U.S. Supreme Court rules no life in prison without parole for minors
COLUMBIA - Missouri is scrambling to create a constitutional sentence for juveniles convicted of first degree murder after a U.S. Supreme Court ruling Monday.
The high court ruled that its 2012 ruling banning mandatory life without parole sentences for juvenile murderers applies to those previously convicted.
The ruling has reaffirmed that more than 80 Missouri inmates sentenced to life in prison as teenagers could have a chance at freedom.
While some Missouri courts have granted new sentencing hearings for some with appeals pending in 2012, the state Supreme Court hasn't yet ruled on a prior case in which appeals were exhausted.

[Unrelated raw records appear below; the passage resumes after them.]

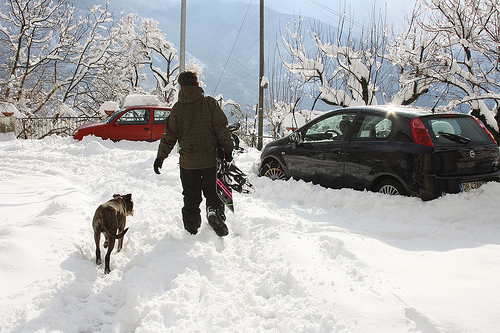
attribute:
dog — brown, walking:
[91, 181, 131, 261]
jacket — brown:
[160, 93, 231, 166]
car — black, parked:
[258, 89, 447, 190]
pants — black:
[178, 165, 226, 240]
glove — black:
[146, 155, 171, 181]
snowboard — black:
[213, 135, 262, 228]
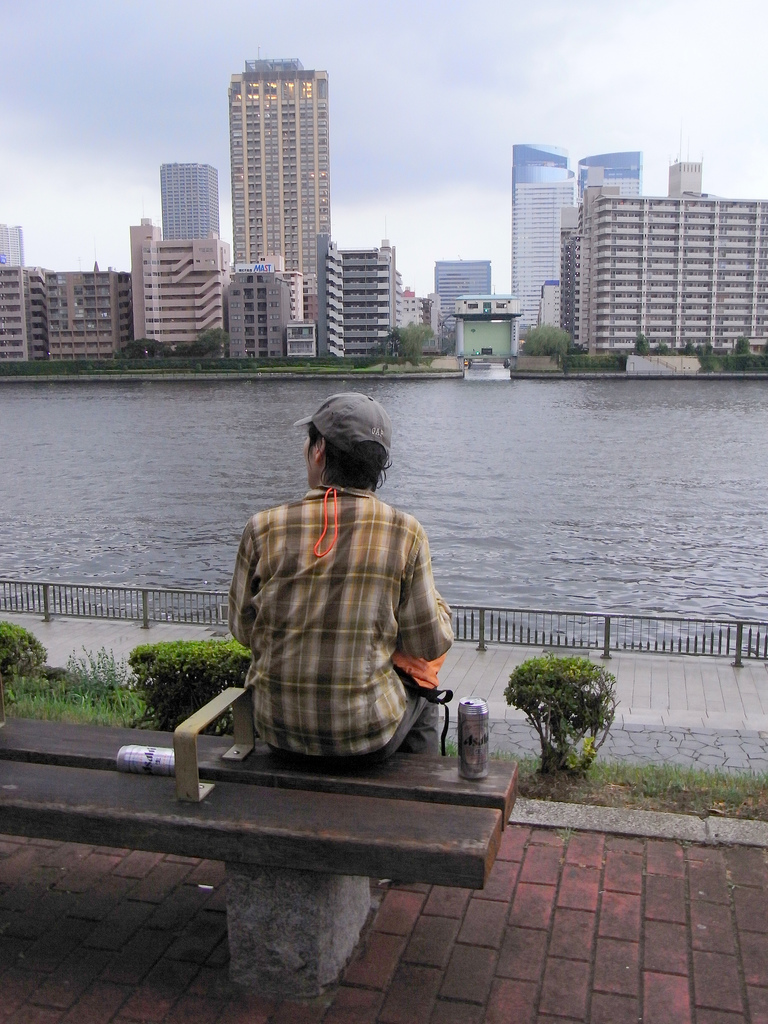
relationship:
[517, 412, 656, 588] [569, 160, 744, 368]
water in front of building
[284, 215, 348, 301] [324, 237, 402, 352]
wall on building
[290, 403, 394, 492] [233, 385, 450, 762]
head of a person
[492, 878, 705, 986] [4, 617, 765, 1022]
lines on ground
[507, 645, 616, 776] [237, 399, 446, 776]
bush in front of person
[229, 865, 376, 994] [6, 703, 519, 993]
part of bench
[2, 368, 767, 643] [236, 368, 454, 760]
water in front of man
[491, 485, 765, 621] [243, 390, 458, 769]
waves in front of person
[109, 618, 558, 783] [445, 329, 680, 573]
building near water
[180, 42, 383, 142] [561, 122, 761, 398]
top of building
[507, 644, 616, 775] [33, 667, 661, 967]
bush near a bench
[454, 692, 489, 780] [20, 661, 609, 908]
beer on a bench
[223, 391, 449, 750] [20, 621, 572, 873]
man on a bench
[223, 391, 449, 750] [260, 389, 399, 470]
man in cap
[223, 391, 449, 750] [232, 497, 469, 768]
man in shirt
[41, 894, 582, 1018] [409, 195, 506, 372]
walkway of brick pavers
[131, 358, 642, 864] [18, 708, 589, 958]
man on a bench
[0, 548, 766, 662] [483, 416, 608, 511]
fence by water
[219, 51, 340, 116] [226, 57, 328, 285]
wall on building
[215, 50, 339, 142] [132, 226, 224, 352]
wall on building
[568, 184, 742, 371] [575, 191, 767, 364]
wall on building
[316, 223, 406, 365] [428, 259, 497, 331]
wall on building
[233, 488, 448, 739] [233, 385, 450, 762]
back of person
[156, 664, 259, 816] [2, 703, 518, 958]
bar on bench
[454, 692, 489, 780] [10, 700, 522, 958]
beer on bench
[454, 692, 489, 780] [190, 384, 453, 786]
beer by man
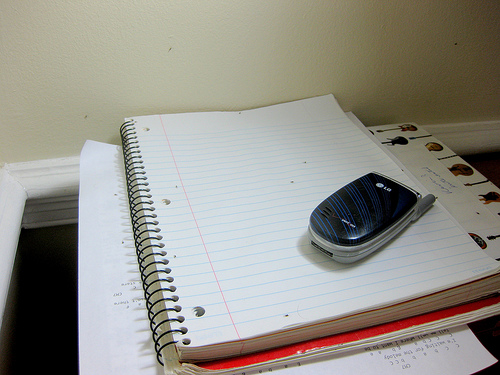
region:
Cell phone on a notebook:
[290, 141, 443, 272]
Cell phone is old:
[300, 160, 440, 275]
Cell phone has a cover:
[290, 160, 445, 272]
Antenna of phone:
[415, 182, 441, 214]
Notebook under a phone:
[115, 83, 496, 366]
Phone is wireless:
[302, 157, 443, 272]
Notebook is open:
[95, 78, 497, 370]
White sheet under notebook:
[62, 131, 494, 373]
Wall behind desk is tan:
[10, 6, 491, 156]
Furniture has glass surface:
[0, 100, 497, 371]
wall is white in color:
[31, 30, 142, 86]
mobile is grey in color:
[291, 170, 436, 262]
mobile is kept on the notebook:
[169, 140, 441, 322]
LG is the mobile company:
[314, 157, 421, 276]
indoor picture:
[25, 93, 470, 328]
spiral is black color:
[118, 129, 194, 322]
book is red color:
[191, 283, 478, 361]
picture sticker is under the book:
[399, 112, 484, 209]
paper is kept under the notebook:
[61, 184, 237, 336]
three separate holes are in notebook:
[131, 108, 224, 361]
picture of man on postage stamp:
[449, 154, 480, 183]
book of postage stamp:
[386, 116, 493, 189]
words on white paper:
[104, 282, 141, 319]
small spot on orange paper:
[295, 348, 342, 362]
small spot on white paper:
[277, 310, 302, 322]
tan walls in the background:
[230, 10, 435, 68]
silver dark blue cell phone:
[298, 164, 448, 262]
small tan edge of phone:
[420, 189, 446, 211]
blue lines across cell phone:
[322, 187, 374, 242]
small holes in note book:
[157, 187, 197, 219]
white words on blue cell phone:
[330, 212, 365, 232]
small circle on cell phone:
[375, 180, 385, 189]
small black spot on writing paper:
[277, 304, 309, 329]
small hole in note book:
[188, 305, 220, 324]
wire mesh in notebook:
[138, 307, 199, 351]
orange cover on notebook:
[259, 350, 304, 359]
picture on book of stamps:
[447, 157, 479, 191]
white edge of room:
[2, 158, 58, 203]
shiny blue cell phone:
[305, 157, 447, 284]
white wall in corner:
[112, 18, 313, 68]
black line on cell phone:
[339, 186, 360, 210]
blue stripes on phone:
[322, 196, 359, 249]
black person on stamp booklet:
[382, 126, 417, 160]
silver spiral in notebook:
[143, 303, 190, 328]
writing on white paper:
[105, 237, 149, 294]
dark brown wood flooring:
[34, 234, 69, 349]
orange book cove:
[296, 341, 358, 352]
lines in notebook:
[200, 162, 285, 234]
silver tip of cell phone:
[415, 181, 440, 223]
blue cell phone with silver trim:
[303, 160, 450, 281]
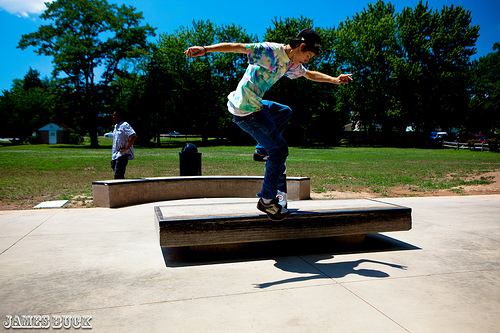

Nanci Gonder, a spokeswoman for the Missouri attorney general's office, said the ruling is under review.
The ruling came as state lawmakers are again pushing to change Missouri law on juvenile sentencing to come into compliance with the 2012 ruling.
"Sen. Bob Dixon said Missouri has no alternative sentence that's constitutional for minors convicted of first-degree murder other than life in prison without parole," according to the Associated Press.
Greg Mermelstein, a Missouri public defender specializing in juveniles, said, "Now that the United States Supreme Court has ruled that these juveniles are entitled either to a new sentencing proceeding or entitled to a parole hearring, I think the Missouri Supreme Court is going to have to decide what, if anything, is the Missouri Supreme Court is going to give them."